Shiba Inu, also known as Shiba token, is a cryptocurrency that has been pumping as of late.

Little known Shiba Inu now has a market cap of more than 10 billion dollars.

That’s a lot of money.

So why does Shiba Inu have this valuation? Is it justified? Is it halal? Is anything real? Does anything matter? 

We’ll take a crack at answering some of these questions in this article.

What is Shiba Inu?

Shiba Inu is a cryptocurrency created in August 2020 by an anonymous person that goes by “Ryoshi”.

If you had bought $100 worth of Shiba token back then and held on to it, it would be worth more than $1 million dollars today.

The word Shiba Inu actually refers to the same breed of dog depicted in the Dogecoin symbol.

In fact, when Shiba Inu was created, it was modeled off Dogecoin.
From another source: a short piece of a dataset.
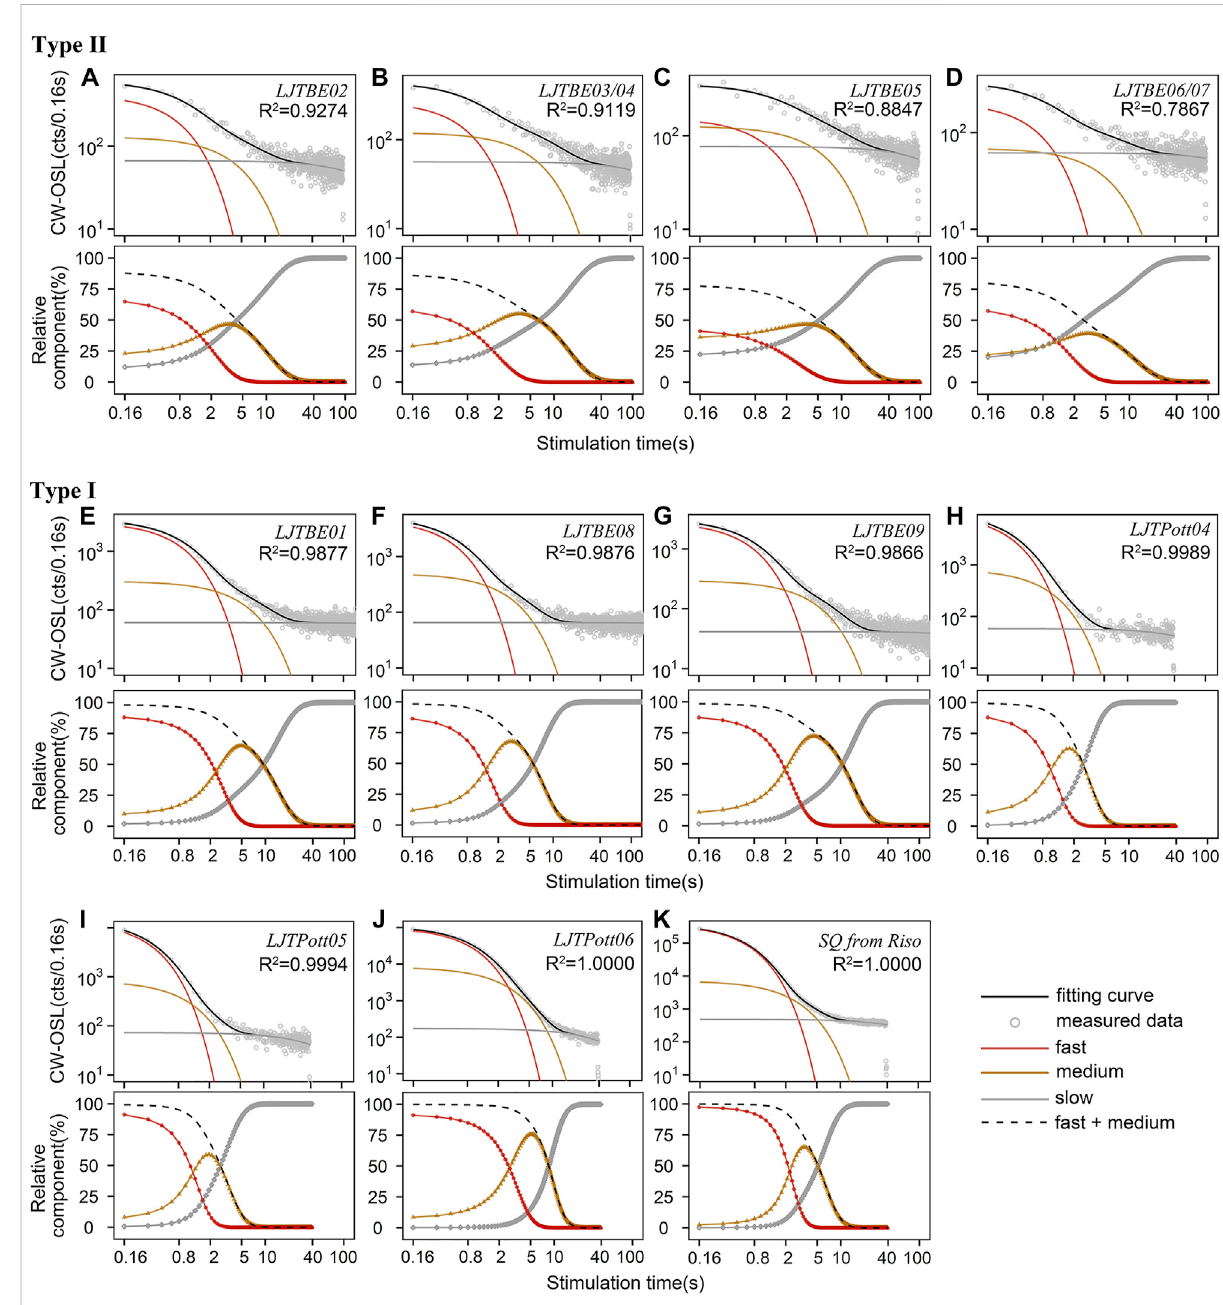
FIGURE 2 The componentphoton counts and relativepercentagesof thenaturalOSL decay curves after deconvolution using CW-OSL fi tting.All original curve data are obtained from the pure quartz OSL-SAR dating procedures. (A – D) Type II samples. This type of sample is dim, which shows the characteristicsofaslowdecayrate.IntheinitialOSLcurves(within0.8 s),arelativelyminorproportionoffastcomponents,orevennotdominatedby fast components, and signi fi cant medium and slow components. Four samples belong to type II, their preheat temperature is 260 ° C, and their excitation temperature is 180 ° C. (E – K) Type I samples. This type of sample is bright, showing a fast decay rate. The fast component dominates the initial OSL signal (within 0.8 s), while the medium and slow components account for a minor proportion. Six samples belong to type I, their preheat temperature is 200 ° C, and their stimulation temperature is 125 ° C. (K) Is a control sample of the standard radiation source calibration quartz (SQ) provided by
There are some key differences between the two meme coins however…

Shiba Inu vs. Dogecoin:

Dogecoin uses essentially the same technology as Bitcoin. It’s code was copied and pasted from Bitcoin’s. 

Shiba Inu is built on the Ethereum network. This gives it a decided advantage compared to Dogecoin in that it can interact with smart contracts which are the key building blocks of decentralized applications.

Dogecoin currently has a supply of roughly 130 Billion tokens in circulation with 5 billion additional tokens added into circulation every year and no cap on supply.

Shiba Inu started with 1 quadrillion tokens. However, when investors Shiba tokens, a portion of the transaction is burned in a transaction fee, reducing supply over time. 

While Dogecoin is proof of work, meaning it uses computing power to secure its blockchain in a similar way to Bitcoin, Shiba Inu is proof of stake which is more environmentally friendly.

Both coins aim to be a means to transact and store value.

Supporters of both coins are insanely passionate.

DogecoinShiba Inu
Copied code from BitcoinBuilt on Ethereum network
130 Billion + 5 Billion annually~400 Trillion with some burn
Proof of WorkProof of Stake
Means to transact and store valueMeans to transact and store value
Supporters are insaneSupporters are insane
Shiba Inu vs. Dogecoin

Is Shiba Inu Halal?

I suppose the argument that could be made against Shiba Inu is that it is extremely speculative at this point and with so few current use cases, buying Shiba Inu is so risky it is irresponsible.

My response to this argument is two parts:

First off, the person making this argument may be completely wrong about the risk profile of Shiba Inu. They may have missed something. Someone else may see things differently and may find this token to have a lot of merit. 

Who is to say which person’s analysis is correct?

Second, different people have different abilities and tolerances for risk.

If I have $1 million cash in the bank, a $5,000 investment in something like Shiba Inu may not be that risky for me.

On the other hand, if I only have $2,500 to my name and I borrowed an additional $2,500 and invested the $5,000 total in Shiba Inu, this would likely be rather irresponsible and reckless of me.

However, this is a determination that the discerning investor has to make for themselves and I don’t think it is the place of a third party to come in and tell someone what they can and cannot invest in from a risk perspective.

Unless of course this person has demonstrated extreme foolishness in the past that has lead to financial hardship for themselves and their dependents, Allah swt says:

وَلَا تُؤْتُوا السُّفَهَاءَ أَمْوَالَكُمُ

Don’t give your money to the foolish

-The Holy Quran

However, this rule is not so much related to the investment as it is to the investor.

The most important consideration for ascertaining whether a crypto is haram or not is to ask the question:

What purpose is this cryptocurrency serving or intending to serve?

As I mentioned earlier, Shiba Inu is designed to serve as a means of exchange and storing value and I see nothing objectionable about either purpose.

Am I buying?

No. 

At least not now.

I understand the appeal though. 

A version of Dogecoin that is compatible with smart contracts makes a lot of sense. 

Additionally, I think Shiba Inu will likely be added to Robinhood soon which will potentially serve as a temporary catalyst for its price.

However, the Shiba Inu creator(s) got the token count completely wrong.

One cent is the smallest value I think Shiba Inu can have for people to use it in commerce.

You’re not going to convince a sufficiently large number of people to transact in a coin that costs $0.000025 per token. 

People are just not that good at math.

With close to 400 trillion tokens, for 1 Shiba token to be worth 1 cent, the market cap of Shiba Inu would have to reach 4 trillion dollars. 

To put this number in perspective, that’s the annual GDP of the country of Turkey over 5 years. 

This will never happen. 

There is a lot of token burning to do before we get to a point where a critical mass of people find it practical to purchase something with Shiba Inu.

So long as I see the prospects of practical usefulness to be slim for this token, and since this blog is titled “Practical Islamic Finance” after all, I’m going to stay away.